The vagina is a canal that joins the cervix (the lower part of uterus) to the outside of the body. Its exterior opening enables sperm to enter the system to reach an egg. If an egg is not fertilized, menstruation results and the blood is carried out of the body through the vagina. It also provides a way for a baby to exit the body. That’s why it’s sometimes referred to as the birth canal.

Fallopian tubes
These are narrow tubes that are attached to the upper part of the uterus and serve as tunnels for the ova (egg cells) to travel from the ovaries to the uterus. Conception, the fertilization of an egg by a sperm, normally occurs in the fallopian tubes. The fertilized egg then moves to the uterus, where it implants to the uterine wall. If implantation occurs in the fallopian tube, this is called an ectopic pregnancy and requires treatment immediately.

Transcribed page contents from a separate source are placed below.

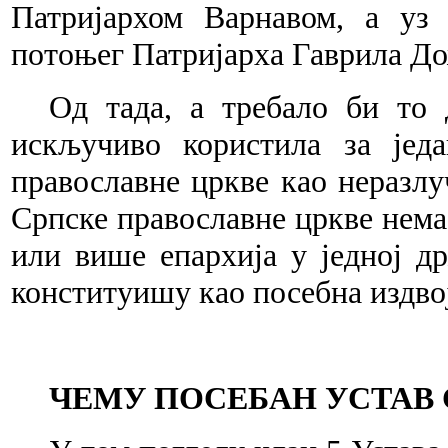
Патријархом Варнавом, а уз
потоњег Патр
ијарха
Гаврила До
Од тада, а требало би то
искључиво к
орис
тила за јед
православне цркве као
нераз
лу
Српске православне цркве не
ма
или
више епархија у једној д
конституи
шу као
посебна издво
ЧЕМУ ПОСЕБАН УСТАВ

The uterus is a hollow, pear-shaped organ that is the home to a developing fetus. The uterus is divided into two parts: the cervix, which is the lower part that opens into the vagina, and the main body of the uterus, called the corpus. The corpus can easily expand to hold a developing baby.

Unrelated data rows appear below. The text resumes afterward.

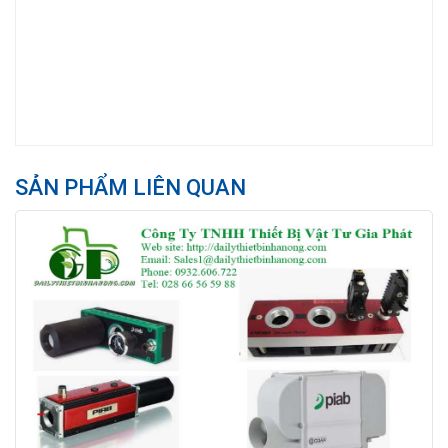
SẢN PHẨM LIÊN QUAN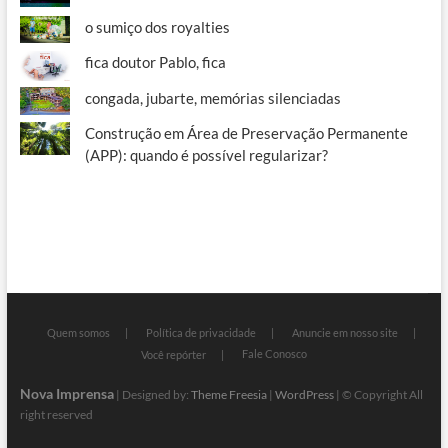
o sumiço dos royalties
fica doutor Pablo, fica
congada, jubarte, memórias silenciadas
Construção em Área de Preservação Permanente
(APP): quando é possível regularizar?
Quem somos
Política de privacidade
Anuncie em nosso site
Fale Conosco
Você repórter
Nova Imprensa
| Designed by:
Theme Freesia
|
WordPress
| © Copyright All
right reserved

The cervix is the lower third of the uterus. The small whole in the center of the cervix, called the os, serves a passageway into the uterus. This is what dilates or stretches during birth. The os also serves as a passageway for menstrual blood. The cervix feels like a half-sphere at the end of the vaginal canal and is where a diaphragm, cervical cap, or sponge can be placed to prevent pregnancy. Collection of abnormal cells from the cervix during a pap smear can indicate a possibility of cervical cancer but may also be a simple infection. It is important to have regular pap smears and HPV (an STI that can cause cervical cancer) tests to maintain the health of your cervix and surrounding reproductive organs.

Female anatomy

There are five major components that make up the exterior part of the system or the vulva. It is important to remember that every vulva is unique and has different characteristics. Labia (both majora and minora) vary widely in size and length as well as size of the clitoris and clitoral hood. This uniqueness should be treasured and no one characteristic (such as short labia minora) should hold more value than another.

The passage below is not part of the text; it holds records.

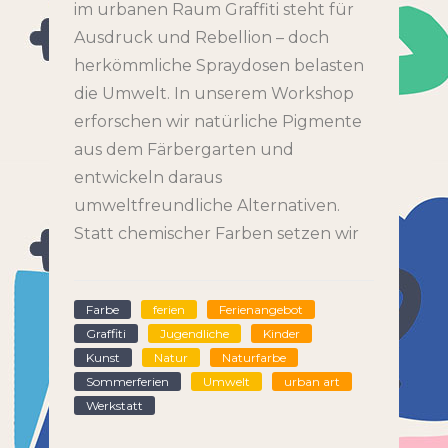
im urbanen Raum Graffiti steht für
Ausdruck und Rebellion – doch
herkömmliche Spraydosen belasten
die Umwelt. In unserem Workshop
erforschen wir natürliche Pigmente
aus dem Färbergarten und
entwickeln daraus
umweltfreundliche Alternativen.
Statt chemischer Farben setzen wir
Farbe
ferien
Ferienangebot
Graffiti
Jugendliche
Kinder
Kunst
Natur
Naturfarbe
Sommerferien
Umwelt
urban art
Werkstatt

Click on any one for more information:

Mons pubis
The mons is the rounded fatty mass over the pubic bone covered with hair and coarse skin. It acts as a buffer during sexual intercourse, preventing injury to the underlying bone. It also contains sebaceous and sweat glands. Some of the latter form a specialized type of gland called the apocrine glands. These glands release a secretion with a characteristic smell that increases sexual attraction.

Labia majora
Literally translated as “large lips,” the labia majora are relatively large and fleshy, and are comparable to the scrotum in males. Their job is to enclose and protect the other external reproductive organs. They contain sweat and oil-secreting glands.

Labia minora
The labia minora (“small lips”) are delicate flaps of soft skin that lie within the labia majora, creating another layer of protection for the female reproductive organs.

The two labia minora meet at the clitoris, a small, sensitive protrusion that is comparable to the penis in males. The clitoris is covered by a fold of skin, called the prepuce or clitoral hood, which is similar to the foreskin at the end of the penis. Like the penis, the clitoris is very sensitive to stimulation and can become erect.

Bartholin's glands
These two bean-shaped glands are located on either side of the vaginal opening and produce a (mucus) secretion that acts as a lubricating fluid.